John Hunter Hospital patients had more chronic diseases than the NSW index, including Congestive Heart Failure, pulmonary circulation disorders, diabetes (complicated), other neuro disorders, psychoses and lymphoma.

To address this, we are creating medical records to accurately document COPD severity, in particular pre-existing COPD severity and other chronic diseases. This will enable more accurate prognosis and support treatment decisions for each patient.

Staff will also improve the promotion of interventional programs with evidence to improve COPD outcomes: including smoking cessation, pulmonary rehabilitation and co-ordination of care following discharge.

Belmont Hospital

Belmont Hospital is a community hospital with 23,000 presentations each year to the emergency department.

Many of the patients treated at Belmont Hospital live in the surrounding area. This has an impact on the type of conditions and the acuity of patients treated at the hospital. The patients presenting are older, with many other chronic diseases.

Belmont Hospital dedicates significant time to improving and strengthening clinical pathways to ensure that patients are getting to where they need to be quicker and therefore start their treatment faster.

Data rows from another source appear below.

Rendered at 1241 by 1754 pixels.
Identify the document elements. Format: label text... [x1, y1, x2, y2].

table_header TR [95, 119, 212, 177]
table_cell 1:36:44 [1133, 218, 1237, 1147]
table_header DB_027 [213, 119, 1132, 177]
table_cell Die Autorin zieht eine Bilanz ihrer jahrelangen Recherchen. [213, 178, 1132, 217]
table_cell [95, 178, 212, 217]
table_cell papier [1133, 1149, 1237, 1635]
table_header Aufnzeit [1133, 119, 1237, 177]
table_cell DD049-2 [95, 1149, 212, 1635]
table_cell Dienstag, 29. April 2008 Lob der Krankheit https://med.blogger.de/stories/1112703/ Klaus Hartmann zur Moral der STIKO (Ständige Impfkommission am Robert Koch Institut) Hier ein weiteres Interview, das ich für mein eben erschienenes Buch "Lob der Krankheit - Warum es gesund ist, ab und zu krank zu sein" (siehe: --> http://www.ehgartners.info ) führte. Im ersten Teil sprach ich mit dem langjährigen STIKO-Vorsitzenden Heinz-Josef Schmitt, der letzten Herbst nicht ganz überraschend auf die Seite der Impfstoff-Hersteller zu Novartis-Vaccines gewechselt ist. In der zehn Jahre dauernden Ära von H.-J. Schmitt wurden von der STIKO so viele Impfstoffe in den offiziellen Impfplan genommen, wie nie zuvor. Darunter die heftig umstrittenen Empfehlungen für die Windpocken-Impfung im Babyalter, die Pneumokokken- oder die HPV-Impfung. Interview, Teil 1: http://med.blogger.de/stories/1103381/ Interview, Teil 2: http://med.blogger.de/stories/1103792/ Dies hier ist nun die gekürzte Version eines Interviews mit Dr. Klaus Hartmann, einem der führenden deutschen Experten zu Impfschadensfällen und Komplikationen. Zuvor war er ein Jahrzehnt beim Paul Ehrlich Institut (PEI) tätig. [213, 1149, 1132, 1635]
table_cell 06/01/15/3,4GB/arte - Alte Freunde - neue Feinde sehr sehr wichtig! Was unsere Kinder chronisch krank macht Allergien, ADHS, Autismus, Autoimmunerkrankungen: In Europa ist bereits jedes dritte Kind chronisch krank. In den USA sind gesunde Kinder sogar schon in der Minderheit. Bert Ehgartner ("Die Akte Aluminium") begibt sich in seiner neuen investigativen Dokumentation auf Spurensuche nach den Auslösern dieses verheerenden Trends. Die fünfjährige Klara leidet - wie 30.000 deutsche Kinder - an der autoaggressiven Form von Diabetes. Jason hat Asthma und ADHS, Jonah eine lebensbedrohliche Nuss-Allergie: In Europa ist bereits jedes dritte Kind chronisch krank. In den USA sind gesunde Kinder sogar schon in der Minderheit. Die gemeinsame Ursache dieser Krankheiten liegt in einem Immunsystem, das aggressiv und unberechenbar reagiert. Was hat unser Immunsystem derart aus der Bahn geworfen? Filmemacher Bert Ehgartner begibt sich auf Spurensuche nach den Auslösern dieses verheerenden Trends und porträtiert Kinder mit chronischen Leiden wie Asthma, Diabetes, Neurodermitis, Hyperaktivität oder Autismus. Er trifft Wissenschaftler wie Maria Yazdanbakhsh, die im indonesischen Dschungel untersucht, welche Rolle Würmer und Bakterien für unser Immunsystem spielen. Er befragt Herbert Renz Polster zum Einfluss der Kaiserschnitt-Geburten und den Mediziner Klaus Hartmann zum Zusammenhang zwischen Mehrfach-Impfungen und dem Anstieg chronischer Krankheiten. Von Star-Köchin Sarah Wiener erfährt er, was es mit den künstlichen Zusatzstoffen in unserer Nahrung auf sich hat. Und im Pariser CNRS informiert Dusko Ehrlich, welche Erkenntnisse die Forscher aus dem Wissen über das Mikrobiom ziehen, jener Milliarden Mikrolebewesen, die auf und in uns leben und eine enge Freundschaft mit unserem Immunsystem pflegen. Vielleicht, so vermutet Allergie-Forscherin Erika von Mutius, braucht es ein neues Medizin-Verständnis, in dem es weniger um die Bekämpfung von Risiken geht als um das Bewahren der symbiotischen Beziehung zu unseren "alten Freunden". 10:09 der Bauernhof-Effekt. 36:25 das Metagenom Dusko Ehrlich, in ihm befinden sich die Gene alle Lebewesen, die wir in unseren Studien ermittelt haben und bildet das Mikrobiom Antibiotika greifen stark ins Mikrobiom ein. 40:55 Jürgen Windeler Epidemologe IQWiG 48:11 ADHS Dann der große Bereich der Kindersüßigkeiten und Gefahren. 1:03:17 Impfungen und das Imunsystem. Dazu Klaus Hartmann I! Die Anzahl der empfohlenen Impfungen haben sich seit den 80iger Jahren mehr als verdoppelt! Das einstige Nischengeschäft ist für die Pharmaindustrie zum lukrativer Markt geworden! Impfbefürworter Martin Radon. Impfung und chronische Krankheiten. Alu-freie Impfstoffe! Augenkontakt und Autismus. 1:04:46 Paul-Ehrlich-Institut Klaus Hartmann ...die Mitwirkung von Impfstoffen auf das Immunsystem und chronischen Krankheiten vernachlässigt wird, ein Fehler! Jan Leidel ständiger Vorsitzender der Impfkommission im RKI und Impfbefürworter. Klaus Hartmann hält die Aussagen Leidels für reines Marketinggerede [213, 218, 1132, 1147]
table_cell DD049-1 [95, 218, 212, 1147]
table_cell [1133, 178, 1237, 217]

Work has already begun to replicate this methodology for the conditions highlighted in the most recent report. This will ensure we continue to improve the quality of care we provide for our community.

Congestive heart failure: The BHI reports showed that Congestive Heart Failure patients at Belmont Hospital were older than their cohorts across NSW. 94 percent of patients were aged 65 years or older (90.2% NSW average) and 75 percent of patients were aged 75 years or older (73% NSW average).

The Belmont Hospital patients had more chronic diseases than the NSW cohort, including hypertension (27.4 percent higher), renal failure, other neuro disorders, fluid and electrolyte retention, metastatic cancer, three or more previous acute related admissions and paralysis.

Belmont Hospital is working to increase referrals to community-based clinical services for patients with heart failure conditions and introduce a checklist management guide to clearly identify best practice and allow staff to record adherence and completion of this.

Chronic Obstructive Pulmonary Disease: Cigarette smoking is the most significant risk factor for these patients and our audit showed that 98 percent of COPD patients reviewed at Belmont Hospital were former or current smokers.

Age also played a significant factor for COPD patients at Belmont Hospital, with the BHI report showing that 85.1 percent of patients were aged 65 years or older (79.5% NSW average) and 58.3 percent of COPD patients at Belmont Hospital were aged 75 years or older (50.7% NSW average).

Belmont Hospital COPD patients also had more chronic diseases than the NSW cohort, including congestive heart failure, diabetes (complicated), other neuro disorders, three or more previous acute related admissions, solid tumour without metastasis and fluid and electrolyte disorders.